Segment Start: Provided records

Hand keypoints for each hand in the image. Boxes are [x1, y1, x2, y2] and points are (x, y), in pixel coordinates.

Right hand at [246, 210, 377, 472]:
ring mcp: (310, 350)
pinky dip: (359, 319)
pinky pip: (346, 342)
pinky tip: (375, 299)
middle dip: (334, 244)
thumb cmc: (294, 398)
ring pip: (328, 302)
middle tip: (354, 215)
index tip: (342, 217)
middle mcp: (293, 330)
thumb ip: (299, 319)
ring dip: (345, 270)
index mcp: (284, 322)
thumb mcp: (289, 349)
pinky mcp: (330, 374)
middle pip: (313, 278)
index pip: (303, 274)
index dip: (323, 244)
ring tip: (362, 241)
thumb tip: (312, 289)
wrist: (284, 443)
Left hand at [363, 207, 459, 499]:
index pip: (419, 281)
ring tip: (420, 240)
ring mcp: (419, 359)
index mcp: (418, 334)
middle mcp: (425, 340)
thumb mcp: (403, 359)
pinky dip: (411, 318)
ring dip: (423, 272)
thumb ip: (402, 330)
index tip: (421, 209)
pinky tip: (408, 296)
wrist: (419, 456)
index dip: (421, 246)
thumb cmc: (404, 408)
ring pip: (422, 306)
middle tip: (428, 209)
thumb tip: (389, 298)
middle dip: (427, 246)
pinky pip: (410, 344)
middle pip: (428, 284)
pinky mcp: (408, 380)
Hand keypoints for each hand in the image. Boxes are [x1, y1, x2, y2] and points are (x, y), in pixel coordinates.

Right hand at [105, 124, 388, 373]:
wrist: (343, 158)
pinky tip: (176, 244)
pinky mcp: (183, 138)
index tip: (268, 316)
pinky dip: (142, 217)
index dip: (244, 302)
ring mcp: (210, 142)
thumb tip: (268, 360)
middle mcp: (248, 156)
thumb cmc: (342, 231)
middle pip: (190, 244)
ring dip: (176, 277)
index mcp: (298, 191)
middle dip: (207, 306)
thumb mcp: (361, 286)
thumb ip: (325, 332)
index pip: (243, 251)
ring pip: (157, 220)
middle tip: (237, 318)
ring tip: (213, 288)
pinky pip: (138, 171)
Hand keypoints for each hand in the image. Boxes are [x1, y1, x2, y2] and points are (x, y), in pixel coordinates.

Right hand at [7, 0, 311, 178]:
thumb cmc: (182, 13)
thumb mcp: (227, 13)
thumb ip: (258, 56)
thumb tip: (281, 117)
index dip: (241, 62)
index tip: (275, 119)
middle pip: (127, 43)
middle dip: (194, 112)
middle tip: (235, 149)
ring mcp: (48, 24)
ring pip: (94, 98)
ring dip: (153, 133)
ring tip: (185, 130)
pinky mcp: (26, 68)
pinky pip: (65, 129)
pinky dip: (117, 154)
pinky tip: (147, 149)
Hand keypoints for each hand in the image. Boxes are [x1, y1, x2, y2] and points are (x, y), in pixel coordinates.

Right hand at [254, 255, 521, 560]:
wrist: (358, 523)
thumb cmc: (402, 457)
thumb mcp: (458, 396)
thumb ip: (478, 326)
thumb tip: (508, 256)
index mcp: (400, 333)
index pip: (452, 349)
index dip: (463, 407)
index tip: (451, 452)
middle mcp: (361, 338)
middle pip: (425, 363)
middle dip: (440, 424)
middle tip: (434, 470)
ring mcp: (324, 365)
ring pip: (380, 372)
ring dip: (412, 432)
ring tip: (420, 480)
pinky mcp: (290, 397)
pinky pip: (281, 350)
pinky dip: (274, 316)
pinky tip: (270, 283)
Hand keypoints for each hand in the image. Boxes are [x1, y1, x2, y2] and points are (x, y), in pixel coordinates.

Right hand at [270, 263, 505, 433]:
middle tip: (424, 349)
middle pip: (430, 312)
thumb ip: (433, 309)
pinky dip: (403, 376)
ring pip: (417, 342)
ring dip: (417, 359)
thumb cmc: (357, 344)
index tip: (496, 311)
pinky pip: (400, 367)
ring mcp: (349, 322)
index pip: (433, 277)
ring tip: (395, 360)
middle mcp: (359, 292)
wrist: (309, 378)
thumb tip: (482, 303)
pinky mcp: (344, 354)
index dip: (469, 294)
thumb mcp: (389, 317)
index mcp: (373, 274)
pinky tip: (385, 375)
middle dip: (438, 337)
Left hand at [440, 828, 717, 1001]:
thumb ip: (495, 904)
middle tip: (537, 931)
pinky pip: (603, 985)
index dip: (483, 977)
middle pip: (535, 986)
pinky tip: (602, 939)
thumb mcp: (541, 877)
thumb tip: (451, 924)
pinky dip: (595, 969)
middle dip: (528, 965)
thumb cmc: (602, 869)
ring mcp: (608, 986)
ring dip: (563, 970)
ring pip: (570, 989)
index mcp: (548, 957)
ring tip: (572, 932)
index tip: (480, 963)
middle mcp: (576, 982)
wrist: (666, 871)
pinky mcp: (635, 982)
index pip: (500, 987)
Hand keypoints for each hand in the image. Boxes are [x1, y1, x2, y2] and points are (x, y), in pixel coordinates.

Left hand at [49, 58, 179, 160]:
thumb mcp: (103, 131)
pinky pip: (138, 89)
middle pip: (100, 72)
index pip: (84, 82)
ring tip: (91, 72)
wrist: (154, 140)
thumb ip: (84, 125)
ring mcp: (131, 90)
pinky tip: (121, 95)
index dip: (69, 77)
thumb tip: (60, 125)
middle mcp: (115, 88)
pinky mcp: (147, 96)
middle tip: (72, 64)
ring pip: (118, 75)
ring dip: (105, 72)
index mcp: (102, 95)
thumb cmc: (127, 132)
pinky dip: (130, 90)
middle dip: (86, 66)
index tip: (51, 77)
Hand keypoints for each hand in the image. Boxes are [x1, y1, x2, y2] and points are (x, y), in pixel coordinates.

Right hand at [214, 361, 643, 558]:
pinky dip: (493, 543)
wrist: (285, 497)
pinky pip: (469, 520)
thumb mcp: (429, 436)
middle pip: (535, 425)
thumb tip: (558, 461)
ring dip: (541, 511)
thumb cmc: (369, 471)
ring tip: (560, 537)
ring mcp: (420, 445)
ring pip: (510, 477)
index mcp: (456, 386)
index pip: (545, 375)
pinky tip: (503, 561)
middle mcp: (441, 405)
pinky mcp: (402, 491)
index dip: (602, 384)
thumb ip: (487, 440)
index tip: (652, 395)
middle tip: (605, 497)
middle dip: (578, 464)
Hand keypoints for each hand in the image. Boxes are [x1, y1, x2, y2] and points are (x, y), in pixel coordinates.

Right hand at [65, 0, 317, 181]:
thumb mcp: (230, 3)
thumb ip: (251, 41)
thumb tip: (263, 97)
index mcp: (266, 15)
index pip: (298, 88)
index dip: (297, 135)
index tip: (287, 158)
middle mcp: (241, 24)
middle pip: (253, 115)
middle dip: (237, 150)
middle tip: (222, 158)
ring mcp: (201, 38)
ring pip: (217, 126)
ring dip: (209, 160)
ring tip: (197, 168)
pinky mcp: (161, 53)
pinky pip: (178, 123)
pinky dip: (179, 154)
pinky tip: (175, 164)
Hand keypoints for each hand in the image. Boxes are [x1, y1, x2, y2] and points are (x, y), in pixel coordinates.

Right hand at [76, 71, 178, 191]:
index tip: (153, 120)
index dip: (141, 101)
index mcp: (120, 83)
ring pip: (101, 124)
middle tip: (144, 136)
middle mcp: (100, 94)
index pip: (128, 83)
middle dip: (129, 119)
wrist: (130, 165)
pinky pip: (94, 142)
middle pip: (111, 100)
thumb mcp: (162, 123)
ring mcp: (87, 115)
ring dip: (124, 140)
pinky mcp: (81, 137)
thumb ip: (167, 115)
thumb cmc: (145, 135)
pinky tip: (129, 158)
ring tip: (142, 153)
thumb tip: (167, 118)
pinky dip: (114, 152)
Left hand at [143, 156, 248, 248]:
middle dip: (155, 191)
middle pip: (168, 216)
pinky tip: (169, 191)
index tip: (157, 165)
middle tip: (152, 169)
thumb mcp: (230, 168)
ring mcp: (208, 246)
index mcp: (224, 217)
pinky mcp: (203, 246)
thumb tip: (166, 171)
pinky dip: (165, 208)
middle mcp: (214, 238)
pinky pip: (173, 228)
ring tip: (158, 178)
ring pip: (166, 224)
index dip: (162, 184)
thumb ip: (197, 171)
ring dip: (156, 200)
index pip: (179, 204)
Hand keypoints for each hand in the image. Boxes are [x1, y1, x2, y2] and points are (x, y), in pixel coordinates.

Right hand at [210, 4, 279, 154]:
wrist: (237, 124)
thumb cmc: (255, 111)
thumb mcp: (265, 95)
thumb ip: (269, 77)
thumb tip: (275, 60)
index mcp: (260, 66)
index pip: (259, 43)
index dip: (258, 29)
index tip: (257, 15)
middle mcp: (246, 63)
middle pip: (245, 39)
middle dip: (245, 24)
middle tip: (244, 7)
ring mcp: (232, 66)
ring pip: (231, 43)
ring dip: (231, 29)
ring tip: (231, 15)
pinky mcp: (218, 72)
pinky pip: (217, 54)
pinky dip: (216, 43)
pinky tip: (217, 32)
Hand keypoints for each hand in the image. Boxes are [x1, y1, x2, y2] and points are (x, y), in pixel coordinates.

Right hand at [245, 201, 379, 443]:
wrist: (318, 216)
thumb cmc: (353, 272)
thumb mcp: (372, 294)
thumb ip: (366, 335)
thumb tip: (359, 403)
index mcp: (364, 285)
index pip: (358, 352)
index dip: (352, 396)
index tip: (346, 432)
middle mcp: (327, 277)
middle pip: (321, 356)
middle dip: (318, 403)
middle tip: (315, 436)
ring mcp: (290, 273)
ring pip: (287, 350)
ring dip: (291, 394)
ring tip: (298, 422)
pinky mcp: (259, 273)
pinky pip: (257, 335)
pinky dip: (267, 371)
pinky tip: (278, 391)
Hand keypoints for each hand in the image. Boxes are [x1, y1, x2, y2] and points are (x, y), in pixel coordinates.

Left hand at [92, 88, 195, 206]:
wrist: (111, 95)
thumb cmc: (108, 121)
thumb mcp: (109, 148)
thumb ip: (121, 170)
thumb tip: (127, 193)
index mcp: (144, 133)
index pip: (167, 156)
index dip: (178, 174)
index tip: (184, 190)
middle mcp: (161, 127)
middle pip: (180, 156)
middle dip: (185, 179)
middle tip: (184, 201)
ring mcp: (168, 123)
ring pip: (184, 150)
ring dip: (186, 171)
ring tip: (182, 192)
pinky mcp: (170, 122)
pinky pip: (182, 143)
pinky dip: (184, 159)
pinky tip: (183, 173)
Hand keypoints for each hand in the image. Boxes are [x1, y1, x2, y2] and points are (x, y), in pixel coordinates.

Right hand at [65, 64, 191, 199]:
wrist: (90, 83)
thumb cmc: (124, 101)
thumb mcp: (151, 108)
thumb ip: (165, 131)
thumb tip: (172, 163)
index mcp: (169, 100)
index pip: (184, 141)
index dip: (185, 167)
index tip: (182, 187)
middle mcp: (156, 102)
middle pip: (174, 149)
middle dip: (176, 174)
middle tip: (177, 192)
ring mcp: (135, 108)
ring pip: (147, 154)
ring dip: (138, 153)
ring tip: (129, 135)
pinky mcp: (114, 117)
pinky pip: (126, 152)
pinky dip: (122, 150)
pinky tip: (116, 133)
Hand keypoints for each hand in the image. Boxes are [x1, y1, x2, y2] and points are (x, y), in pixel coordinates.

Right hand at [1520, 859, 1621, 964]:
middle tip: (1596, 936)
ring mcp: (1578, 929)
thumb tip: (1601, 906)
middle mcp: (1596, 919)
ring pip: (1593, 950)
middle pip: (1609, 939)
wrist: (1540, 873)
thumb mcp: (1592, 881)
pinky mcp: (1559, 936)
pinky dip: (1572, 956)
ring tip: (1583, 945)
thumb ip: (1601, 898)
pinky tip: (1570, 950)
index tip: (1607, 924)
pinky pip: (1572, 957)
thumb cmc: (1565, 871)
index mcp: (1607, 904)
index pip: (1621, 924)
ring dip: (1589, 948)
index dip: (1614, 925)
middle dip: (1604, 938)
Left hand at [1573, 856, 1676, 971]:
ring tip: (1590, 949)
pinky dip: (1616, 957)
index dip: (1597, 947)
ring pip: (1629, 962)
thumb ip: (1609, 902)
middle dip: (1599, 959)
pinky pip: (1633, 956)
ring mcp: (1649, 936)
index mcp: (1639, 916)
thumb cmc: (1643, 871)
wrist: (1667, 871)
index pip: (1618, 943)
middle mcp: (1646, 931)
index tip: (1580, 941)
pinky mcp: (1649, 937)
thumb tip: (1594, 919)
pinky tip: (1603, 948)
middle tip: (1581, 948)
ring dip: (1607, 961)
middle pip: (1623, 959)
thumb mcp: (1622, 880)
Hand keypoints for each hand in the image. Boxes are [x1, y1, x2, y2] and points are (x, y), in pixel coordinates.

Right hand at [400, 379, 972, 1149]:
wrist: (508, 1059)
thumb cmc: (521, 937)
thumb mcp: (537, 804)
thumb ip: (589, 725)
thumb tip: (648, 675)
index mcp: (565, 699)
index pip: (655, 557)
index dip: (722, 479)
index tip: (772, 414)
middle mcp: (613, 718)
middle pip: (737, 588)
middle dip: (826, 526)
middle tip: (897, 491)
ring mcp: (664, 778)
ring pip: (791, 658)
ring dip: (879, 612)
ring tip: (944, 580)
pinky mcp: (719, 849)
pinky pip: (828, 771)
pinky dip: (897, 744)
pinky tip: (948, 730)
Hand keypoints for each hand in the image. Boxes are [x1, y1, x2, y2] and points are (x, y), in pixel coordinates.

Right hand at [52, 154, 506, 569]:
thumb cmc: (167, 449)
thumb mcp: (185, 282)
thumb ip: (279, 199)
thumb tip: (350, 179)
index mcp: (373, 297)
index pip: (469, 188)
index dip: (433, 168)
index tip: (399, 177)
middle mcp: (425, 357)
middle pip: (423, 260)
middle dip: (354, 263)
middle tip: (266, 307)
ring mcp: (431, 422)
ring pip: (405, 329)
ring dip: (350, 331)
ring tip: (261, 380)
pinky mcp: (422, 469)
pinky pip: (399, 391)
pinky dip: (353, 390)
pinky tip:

Segment End: Provided records

What you return must be the lines above that run from the line with "thumb tip: (263, 97)" to the line with "thumb tip: (166, 171)", inclusive, each copied exactly.

thumb tip: (263, 97)
index mcp: (266, 15)
index pip: (298, 88)
index dip: (297, 135)
index tip: (287, 158)
middle mcp: (241, 24)
middle pip: (253, 115)
middle dip: (237, 150)
middle tip: (222, 158)
ring mcp: (201, 38)
ring pip: (217, 126)
ring dip: (209, 160)
ring tip: (197, 168)
pinky mcp: (161, 53)
pinky pip: (178, 123)
pinky dip: (179, 154)
pinky tip: (175, 164)
Hand keypoints for each hand in the image. Boxes are [x1, y1, x2, y2] and points are (x, y), in pixel coordinates.

Right hand at [76, 71, 178, 191]:
index tip: (153, 120)
index dip: (141, 101)
index mcp: (120, 83)
ring pip: (101, 124)
middle tip: (144, 136)
middle mcp: (100, 94)
index pip: (128, 83)
middle dip: (129, 119)
wrist: (130, 165)
pinky pip: (94, 142)
middle pip: (111, 100)
thumb mcp: (162, 123)
ring mcp: (87, 115)
ring dip: (124, 140)
pinky mcp: (81, 137)
thumb ip: (167, 115)
thumb cmc: (145, 135)
pinky tip: (129, 158)
ring tip: (142, 153)
thumb tip: (167, 118)
pinky dip: (114, 152)
Left hand at [143, 156, 248, 248]:
middle dip: (155, 191)
middle pip: (168, 216)
pinky tip: (169, 191)
index tip: (157, 165)
middle tip: (152, 169)
thumb mcp: (230, 168)
ring mcp: (208, 246)
index mcp: (224, 217)
pinky mcp: (203, 246)
thumb tip: (166, 171)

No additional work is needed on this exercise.